Fraudsters can set up hundreds of fake sites, populated entirely with plagiarized content, and get those sites added to top-tier ad exchanges to start selling ads. The experiment by CNBC reporter Megan Graham showed how simple this was. She set up a fake website, plagiarized all her own articles, applied to eight ad exchanges, got accepted into seven of them, and started running ads from major advertisers, all within the span of one week. This process is so trivial, and the profits are so lucrative, that it is irresistible for criminals ranging from script kiddies to organized crime to get a slice of the nearly $400 billion pie of annual digital advertising spending. Similarly, thousands of sites offering free downloads of pirated music and movies are feasting off of the ad revenue they are receiving from selling ads through programmatic channels [WhiteBullet, Sep 2021].
How to spot ad fraud
Why was this not obvious before, when it is so obvious now? Well, for starters, advertisers and their media agencies loved three key characteristics about buying ads through programmatic channels: 1) scale and reach; 2) cost efficiency; and 3) performance. However now that the emperor without clothes has been outed, it is easy to see these terms are euphemisms for 1) super large quantities; 2) low CPM prices; and 3) lots of clicks. Super large quantities of ads are only possible from sites that use fraudulent means to generate traffic. Remember “bought traffic = bot traffic.” Legitimate publishers with real human audiences don’t generate super large quantities of ad impressions to sell. Low CPM prices are only possible from sites that cheat, e.g. plagiarize all their content or inflate ad impressions fraudulently. Real publishers with real journalists and editors cannot afford to sell ads at very low CPM prices. And finally, lots of clicks has been taken to mean better performing campaigns. So bots click a lot; humans don’t. Fake sites always have higher click rates than real ones. The appearance of performance tricks advertisers into allocating more budget to fraudulent and fake sites and away from real publishers.

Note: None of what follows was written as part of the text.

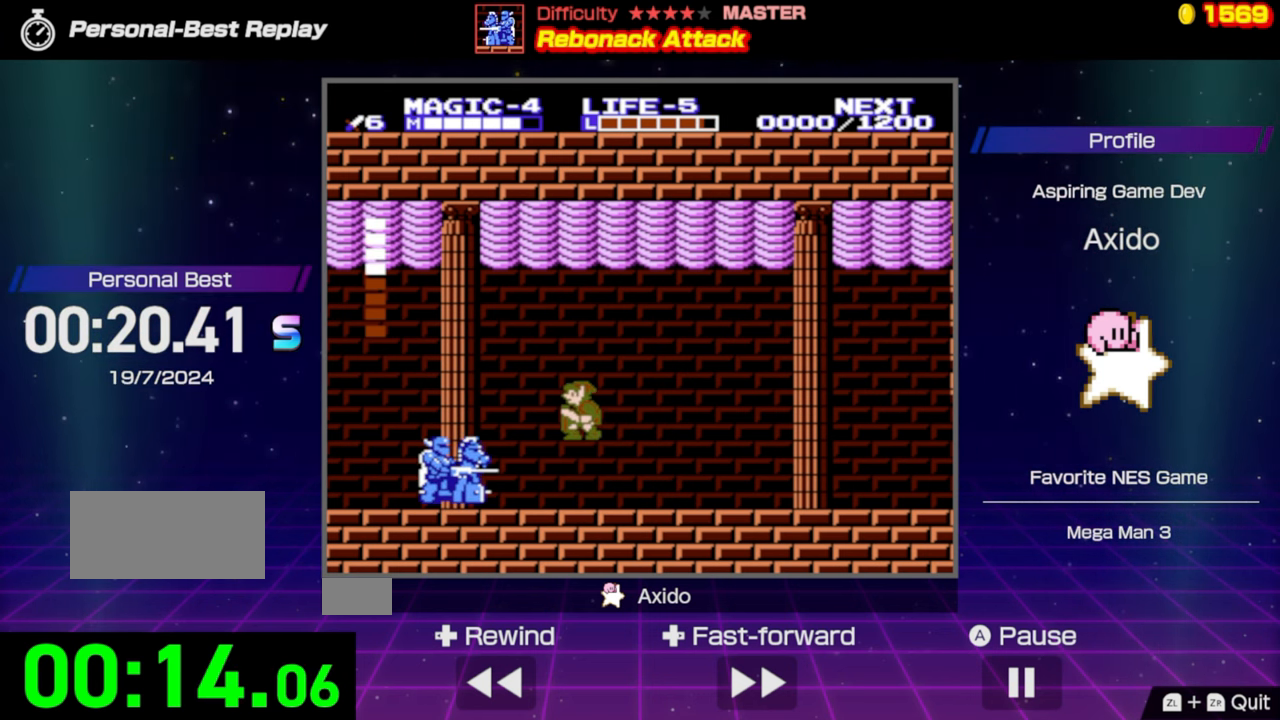
{"buttons": ["DPAD_DOWN", "DPAD_LEFT"], "events": [[233, "DPAD_DOWN", "down"], [350, "A", "up"]]}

Three steps to take right now
This is the “emperor without clothes” moment. It is time to inspect your digital campaigns more closely. Here are three steps marketers can take right away.

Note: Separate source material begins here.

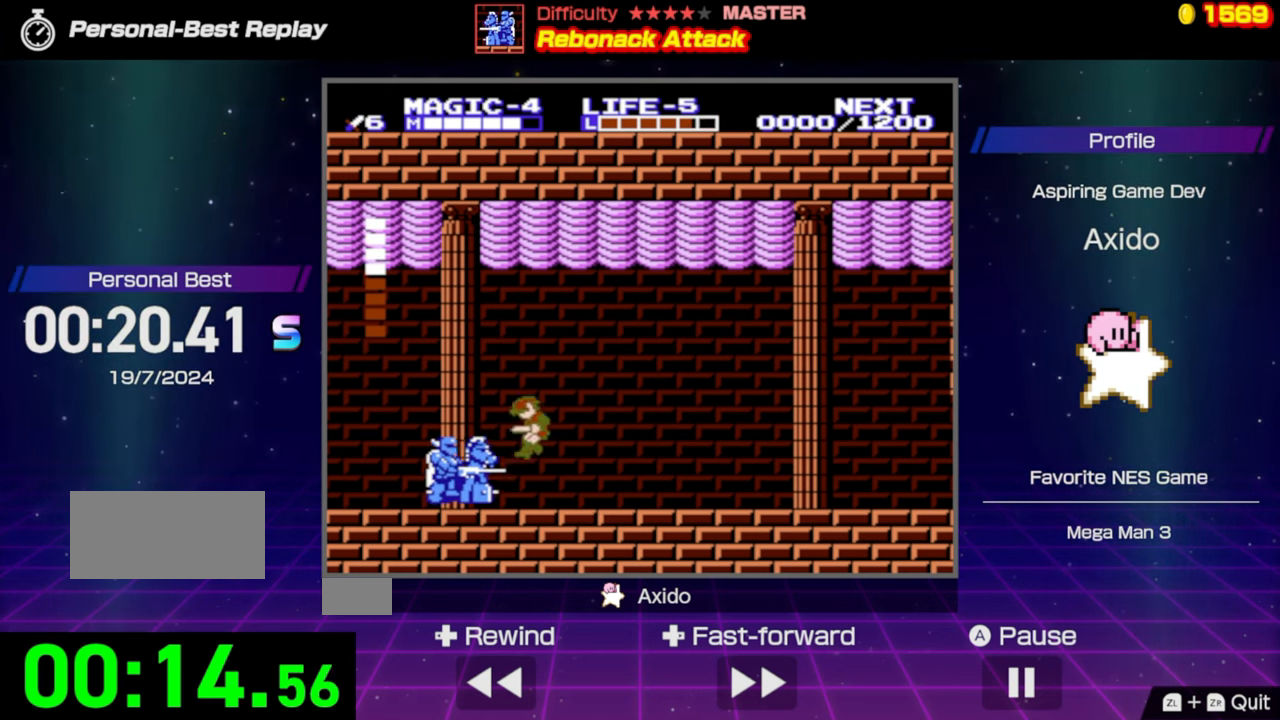
{"buttons": ["DPAD_LEFT"], "events": [[33, "A", "down"], [67, "DPAD_DOWN", "up"], [133, "A", "up"]]}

- Ask for domain level placement reports, if you haven’t gotten those before. That way you can see where your ads went, and you can see if you are spending money on hundreds of other sites doing traffic and audience inflation like Ozy.
- Check if your ads are spread around lots of domains and apps, or if they are concentrated in only 10–20 sites. If it is too concentrated in a small number of egregious fraudulent sites, you didn’t get the “reach” you thought you were getting in programmatic.
- Check your own analytics to see if there is anything strange about the clicks arriving on your site from these campaigns. It should be obvious you need to ask harder questions if you are seeing a bunch of clicks in the overnight hours (when humans are sleeping) and visitors that stay for :01 second. Those are not valuable to you.
Don’t let this opportunity pass to find fraud and reduce it in your own campaigns.